La Gobernación del Magdalena ha destinado una reinversión social de $68.000 millones para este fin.
La propuesta consiste en la construcción de 500 soluciones de vivienda tipo palafíticas ubicadas en la Ciénaga Grande.
El plan incluye inversiones adicionales en acueducto y alcantarillado para garantizar condiciones de vida dignas que hoy no poseen.
La vía Barranquilla-Ciénaga está amenazada por la erosión costera. Foto:Archivo EL TIEMPO
Asi mismo, la mandataria preciso que se estima que son más de 500 personas que van a trabajar en esta obra y que el contratista tiene claro que debe utilizar mano de obra de Pueblo Viejo y Tasajera.
Voces de la comunidad y el dilema ambiental
A pesar de los beneficios económicos, el anuncio de las viviendas palafíticas no fue bien recibido por todos. Líderes sociales y habitantes de Pueblo Viejo y Tasajera han manifestado su preocupación por la falta de socialización previa del proyecto.
El temor principal radica en el impacto ambiental y sanitario que podría generar un asentamiento de tal magnitud sobre un ecosistema ya frágil.
La preocupación es compartida por el alcalde de Pueblo Viejo, Brandon Márquez, quien señaló que defenderán el desarrollo regional siempre que no se ponga en riesgo la salud pública ni la soberanía territorial de su municipio.
La gobernadora Margarita Guerra hablando con la comunidad sobre el proyecto de vivienda.
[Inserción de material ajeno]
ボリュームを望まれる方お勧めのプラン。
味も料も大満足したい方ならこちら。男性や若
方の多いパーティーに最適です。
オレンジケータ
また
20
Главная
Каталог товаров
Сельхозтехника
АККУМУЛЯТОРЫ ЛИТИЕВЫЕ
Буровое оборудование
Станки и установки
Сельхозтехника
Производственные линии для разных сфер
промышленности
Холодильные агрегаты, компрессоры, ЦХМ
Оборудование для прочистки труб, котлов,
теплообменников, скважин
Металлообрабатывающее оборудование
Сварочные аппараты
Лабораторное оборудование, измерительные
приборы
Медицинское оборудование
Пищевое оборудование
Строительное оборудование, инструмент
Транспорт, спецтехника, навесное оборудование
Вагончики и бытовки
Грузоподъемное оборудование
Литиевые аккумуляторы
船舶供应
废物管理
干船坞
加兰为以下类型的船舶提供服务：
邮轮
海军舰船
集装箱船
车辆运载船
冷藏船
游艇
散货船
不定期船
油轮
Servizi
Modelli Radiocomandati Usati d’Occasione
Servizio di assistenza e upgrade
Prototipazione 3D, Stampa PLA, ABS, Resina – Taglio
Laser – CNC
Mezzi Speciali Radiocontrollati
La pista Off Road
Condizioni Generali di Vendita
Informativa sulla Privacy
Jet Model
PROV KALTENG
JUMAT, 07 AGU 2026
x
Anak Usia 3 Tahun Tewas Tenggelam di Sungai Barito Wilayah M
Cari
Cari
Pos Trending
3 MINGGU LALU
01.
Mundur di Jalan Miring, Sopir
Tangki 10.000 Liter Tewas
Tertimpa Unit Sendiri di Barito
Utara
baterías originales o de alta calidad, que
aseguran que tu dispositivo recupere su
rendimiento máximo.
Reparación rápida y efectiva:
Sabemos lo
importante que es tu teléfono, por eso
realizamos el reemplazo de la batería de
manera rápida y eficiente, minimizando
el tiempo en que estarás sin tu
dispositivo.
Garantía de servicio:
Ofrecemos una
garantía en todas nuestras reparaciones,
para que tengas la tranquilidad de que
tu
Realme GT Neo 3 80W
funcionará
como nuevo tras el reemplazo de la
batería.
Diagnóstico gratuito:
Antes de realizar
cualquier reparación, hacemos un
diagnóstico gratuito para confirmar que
Foto:Gobernación
El problema geográfico es real: Pueblo Viejo se encuentra atrapado entre un mar que amenaza con la erosión costera y una ciénaga contaminada. Ante esto, la gobernadora Guerra ha sido tajante en que el diálogo será la única vía.
“El componente social de la doble calzada se concertará con la comunidad. Nunca será por imposición. Los derechos de la comunidad serán respetados y, mientras yo sea gobernadora, la comunidad debe ser consultada”, afirmó la mandataria durante un recorrido por el sector.
Recuperación del ecosistema Ramsar
Un beneficio técnico poco mencionado, pero vital, es el impacto ambiental positivo de los viaductos. Estas estructuras permitirán que el agua dulce de la Ciénaga y el agua salada del mar vuelvan a mezclarse naturalmente a través de cinco paleocauces. Este proceso es fundamental para la supervivencia de la flora y fauna en la Ciénaga Grande de Santa Marta, protegida por la categoría internacional Ramsar.
Aspecto general de la vía en el municipio de Pueblo Viejo. Foto:Captura de pantalla
“Con la construcción de los viaductos vamos a garantizar que se restablezca el intercambio de agua… esto nos va a permitir recuperar la flora y la fauna tan importante en este ecosistema”, explicó Efraín Vargas.
En conclusión, la doble calzada Ciénaga – Barranquilla arranca como una obra de contrastes: por un lado, la promesa de una competitividad logística sin precedentes y la creación de cientos de empleos; por el otro, la necesidad urgente de sentar a la comunidad y a las autoridades en una mesa de concertación real.
El éxito de estos $2,7 billones de inversión no se medirá solo en kilómetros de asfalto, sino en la capacidad de transformar la realidad de Tasajera sin sacrificar su entorno natural.